Divorce is painful. It is painful for parents, for kids, and for close friends and family. We all respond to pain differently depending on who we are and our stage of life. Teenagers are not immune from the effects of divorce.
Every teenager and every family is unique. So too the reasons and dynamics of every divorce is different. Therefore it is very hard to predict or prescribe how particular teens will respond to their parents divorcing.
However there are significantly increased risk factors for teens whose parents get divorced. When compared with teenagers who do not come from divorced families, research has found teens from divorced families:
- are more aggressive
- are more anxious
- have higher school drop out rates
- are more sexually active at an earlier age
- have higher rates of delinquency
- have higher rates of drug and alcohol addiction
These findings do not say that all teens from divorced families will have these issues. Such research merely suggests that teens who come from divorced families are at increased risk. The increased risk factors highlight the nature of possible problems teens face when their parents divorce.
This post will address some of the more significant effects divorce has on teenagers.
The Adolescent Process is Interrupted
Adolescence involves teens gaining a sense of autonomy, an identity independent of their parents. This process requires teens to separate from their parents. When divorce happens teens may perceive their parents have separated from them.
Despite teenagers trying to separate from parents during adolescence, they still require the relational safety that comes from secure and healthy relationship with their parents. Teens develop by establishing autonomy at their own pace. It is often 3 steps forward 2 steps back type progress.
During divorce parents can become very self absorbed or distracted, leading to them giving less attention to their kids. This results in teens becoming very insecure about the nature or their relationship with their parents and feeling isolated or anxious.
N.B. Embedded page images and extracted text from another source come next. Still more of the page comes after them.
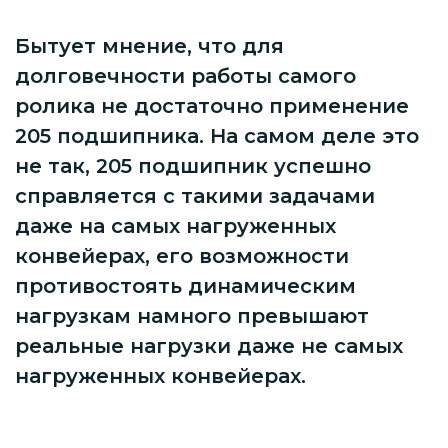
Бытует мнение, что для
долговечности работы самого
ролика не достаточно применение
205 подшипника. На самом деле это
не так, 205 подшипник успешно
справляется с такими задачами
даже на самых нагруженных
конвейерах, его возможности
противостоять динамическим
нагрузкам намного превышают
реальные нагрузки даже не самых
нагруженных конвейерах.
Teens are Forced to Grow Up Quickly
Many teenagers feel their time for growing up is shortened by the divorce. This can be for multiple reasons including:
Parents using the teen as a confidant, exposing the teenager to the adult world sooner.
Teens being required to take up extra adult responsibilities around the home due to loss of a parent i.e looking after siblings.
Parents unable to provide previous level of support or nurture due to depression or fatigue, leaving the teen to navigate life alone.
Teens Feel Like It Is Their Fault
It can be very hard for people to blame those they care about for doing something wrong or hurtful, particularly their parents. There can be a lot of pain and disappointment involved in admitting to oneself that those we know care about us have caused us pain.
For this reason many teenagers will blame themselves for their parents behaviour because it is emotionally easier to deal with. It is common for teens to formulate beliefs about how their behaviour is the reason their parents are divorcing.
These beliefs can result in teens being angry at themselves. While being angry at themselves the teen is also likely to be very compliant and extra helpful to one or both parents as a means of trying to make up for the mess they believe they have created.
Quality of Life Suffers
Divorce costs in lots of ways. When one household becomes two the cost of living increases and in most cases the standard of living decreases for all involved.
Financially parents no longer have the disposable income available they once had. In many cases the financial pressure on one or both parents also results in longer work hours, less time with kids, and increased stress levels. All of these effects result in teenagers experiencing a significant drop in their standard of living. This change can leave them feeling resentful and angry.
Reach Out to Peers For Support
It is normal in adolescence for peers to become more influential in shaping who a teenager is, what they think, and what they do. During a divorce this influence can increase.
As the home situation changes and becomes less stable and / or less pleasant, teens can find greater comfort and security in their relationship with peers. This can offer genuine benefits such as providing a place to explore how they feel, especially if there are peers who have gone through similar experiences.
The negatives are when teens become susceptible to excessive influence from peers who actively encourage anti-social of destructive behaviour.
Teenage Behaviour Changes
Just as there are common impacts of divorce, there are also common behavioural traits that can emerge. Behaviours common for teenagers whose parents are going through a divorce include:
Being angry and highly critical of their parents’ decision. This anger may be expressed verbally and can be directed at one or both parents.
Withdrawal from one parent as a form of punishment. This might coincide with taking the side of the other parent.
Depressed or withdrawn from one or both parents. Increased time spent away from the family home or locked away in their own room.
Increased desire to spend more time with peers. Tendency to become argumentative or aggressive if prevented from doing so.
Better behaved. Hoping that this will save their parents’ marriage or atone for what they believe was their fault.
Decreased academic performance including more disruptive behaviour at school, loss of interest in school work, or truancy.
Increased risk taking behaviour such as binge drinking, illicit drug use, sexual promiscuity.
Research suggests that most adjustment problems occur within the first two years following their parent’s divorce or remarriage. Behavior problems are most common during the divorce process, but they will tend to diminish as time passes. Most young people will adapt successfully to this life transition and have no negative long-term effects.